* _What is required_:
Transcribe all of the records word for word, but omit the pictures.
□ □ □ □
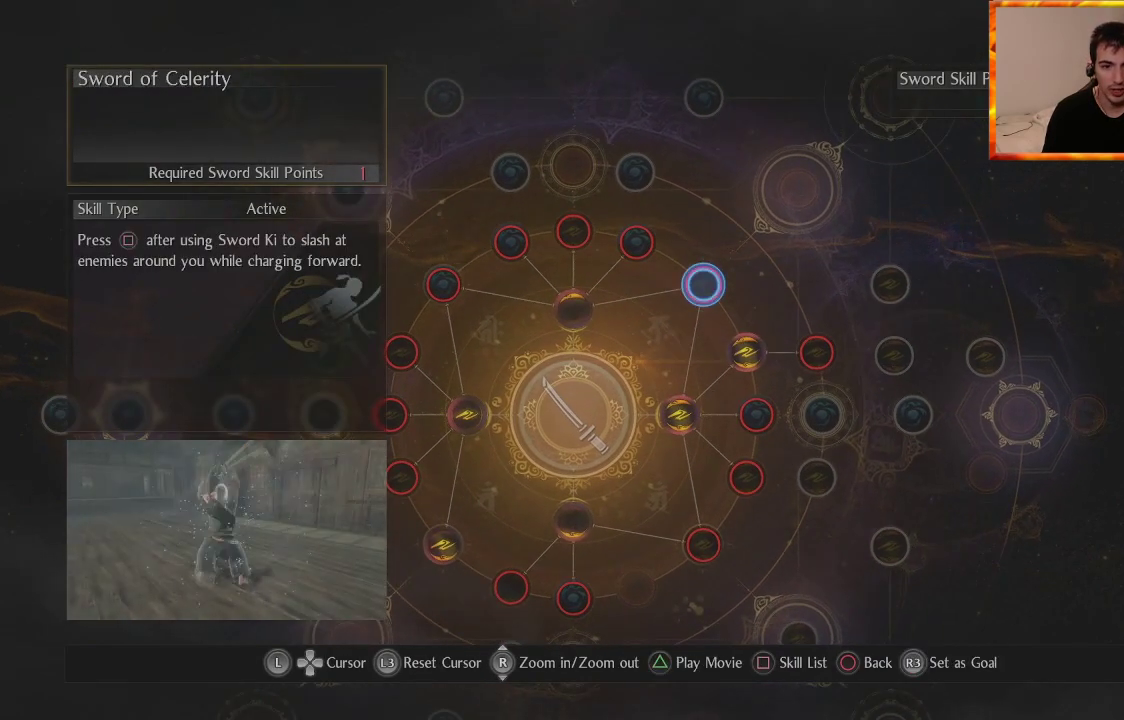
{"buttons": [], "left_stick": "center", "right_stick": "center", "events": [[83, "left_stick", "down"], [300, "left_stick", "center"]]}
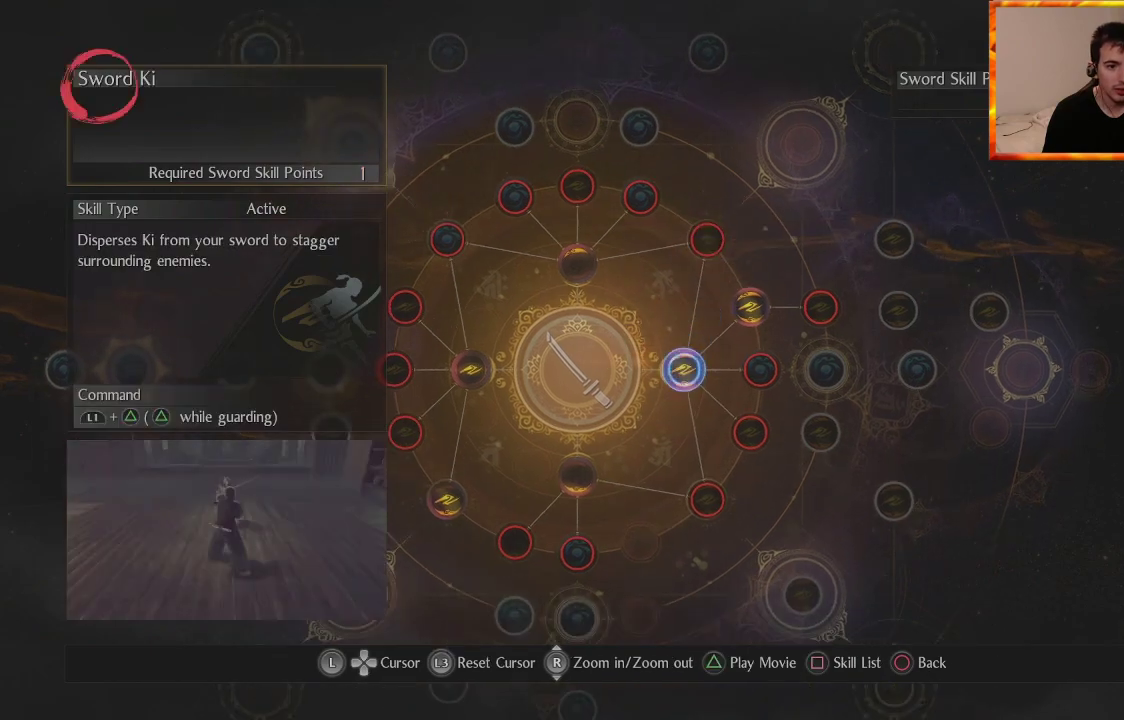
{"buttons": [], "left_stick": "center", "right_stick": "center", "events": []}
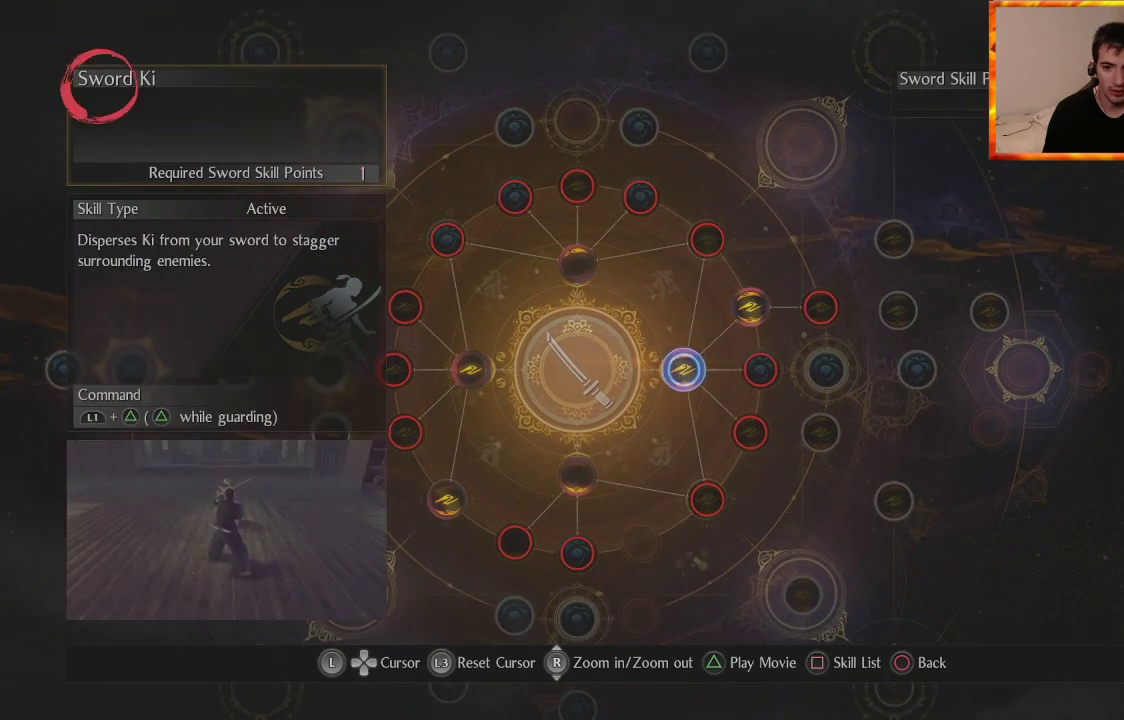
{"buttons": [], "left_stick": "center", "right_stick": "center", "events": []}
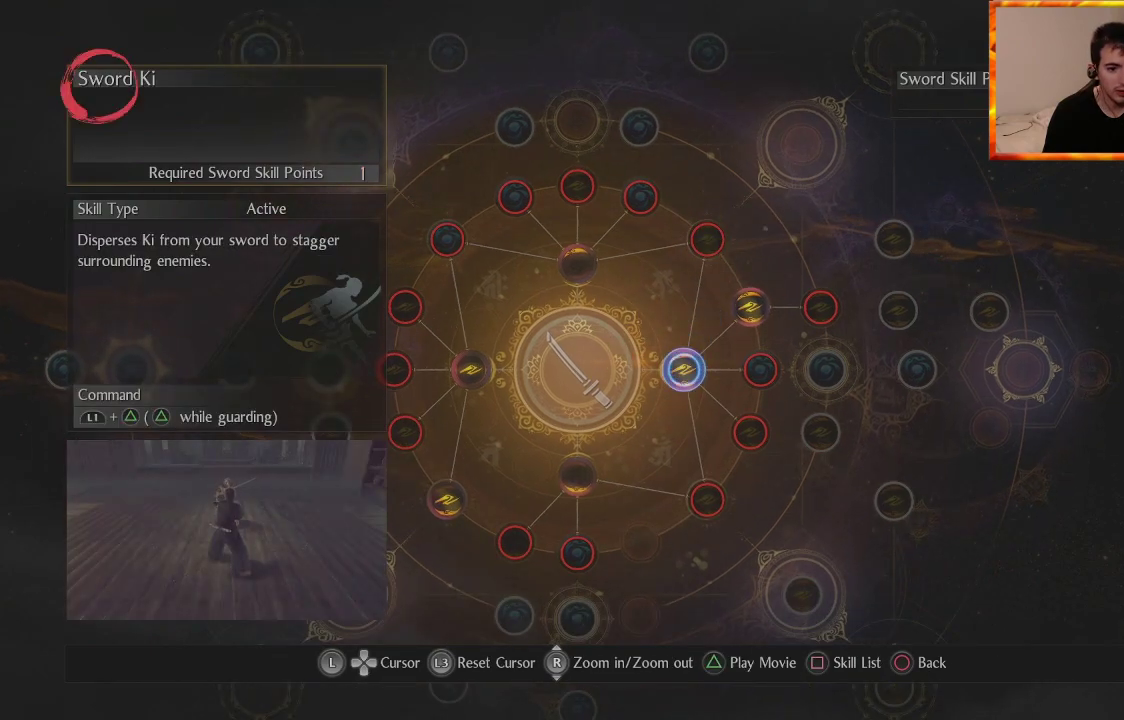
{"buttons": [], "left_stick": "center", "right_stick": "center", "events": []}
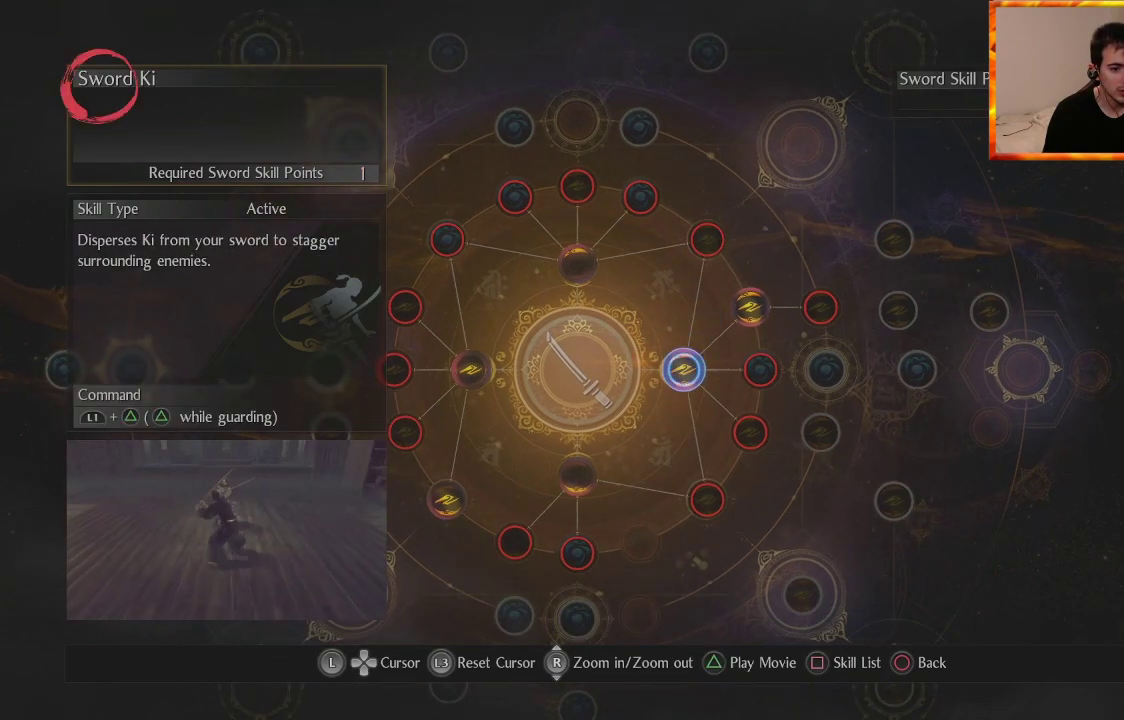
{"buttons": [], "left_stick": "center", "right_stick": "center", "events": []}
□ □ □ □
* _Task answer_:
{"buttons": [], "left_stick": "center", "right_stick": "center", "events": [[83, "left_stick", "down"], [300, "left_stick", "center"]]}
{"buttons": [], "left_stick": "center", "right_stick": "center", "events": []}
{"buttons": [], "left_stick": "center", "right_stick": "center", "events": []}
{"buttons": [], "left_stick": "center", "right_stick": "center", "events": []}
{"buttons": [], "left_stick": "center", "right_stick": "center", "events": []}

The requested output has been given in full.